» **Physical quantity readout data**:
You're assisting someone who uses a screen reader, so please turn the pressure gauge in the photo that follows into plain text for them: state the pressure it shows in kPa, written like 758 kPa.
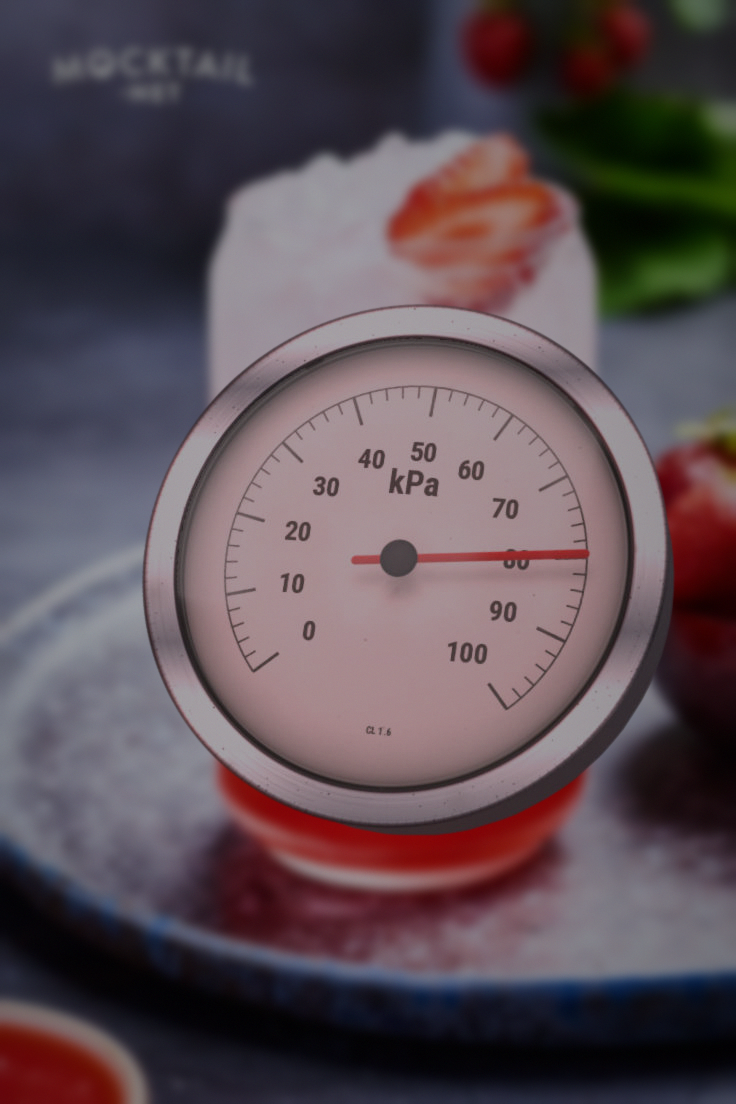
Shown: 80 kPa
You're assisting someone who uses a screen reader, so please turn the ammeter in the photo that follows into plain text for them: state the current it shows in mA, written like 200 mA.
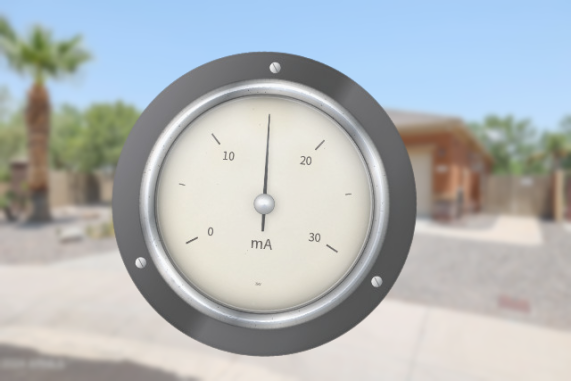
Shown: 15 mA
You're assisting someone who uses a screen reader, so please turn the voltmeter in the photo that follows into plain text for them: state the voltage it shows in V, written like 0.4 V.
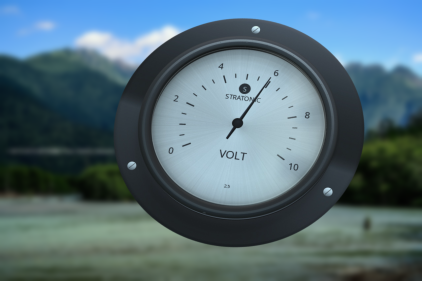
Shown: 6 V
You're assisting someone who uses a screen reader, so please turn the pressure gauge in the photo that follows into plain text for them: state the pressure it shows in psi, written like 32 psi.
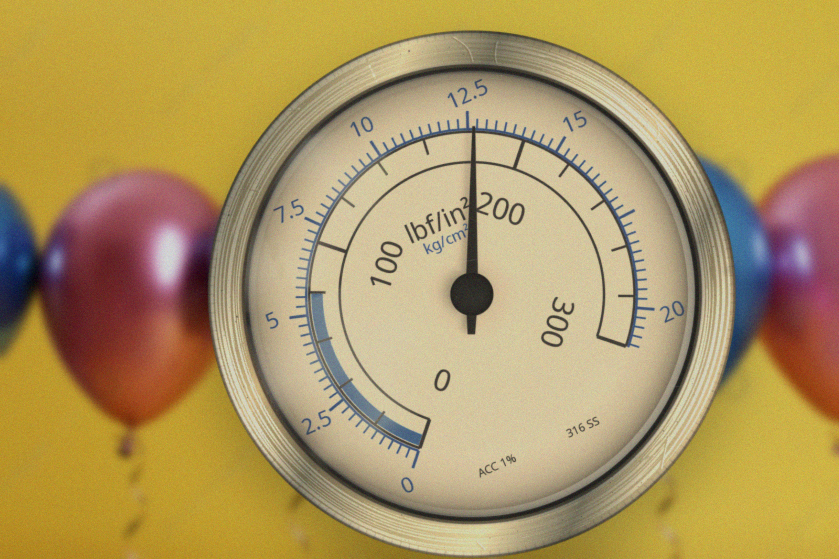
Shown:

» **About this task**:
Pick out every line above that contains the string "gauge" and copy each one in full. Case counts.

» **Response to this task**:
You're assisting someone who uses a screen reader, so please turn the pressure gauge in the photo that follows into plain text for them: state the pressure it shows in kPa, written like 758 kPa.
You're assisting someone who uses a screen reader, so please turn the pressure gauge in the photo that follows into plain text for them: state the pressure it shows in psi, written like 32 psi.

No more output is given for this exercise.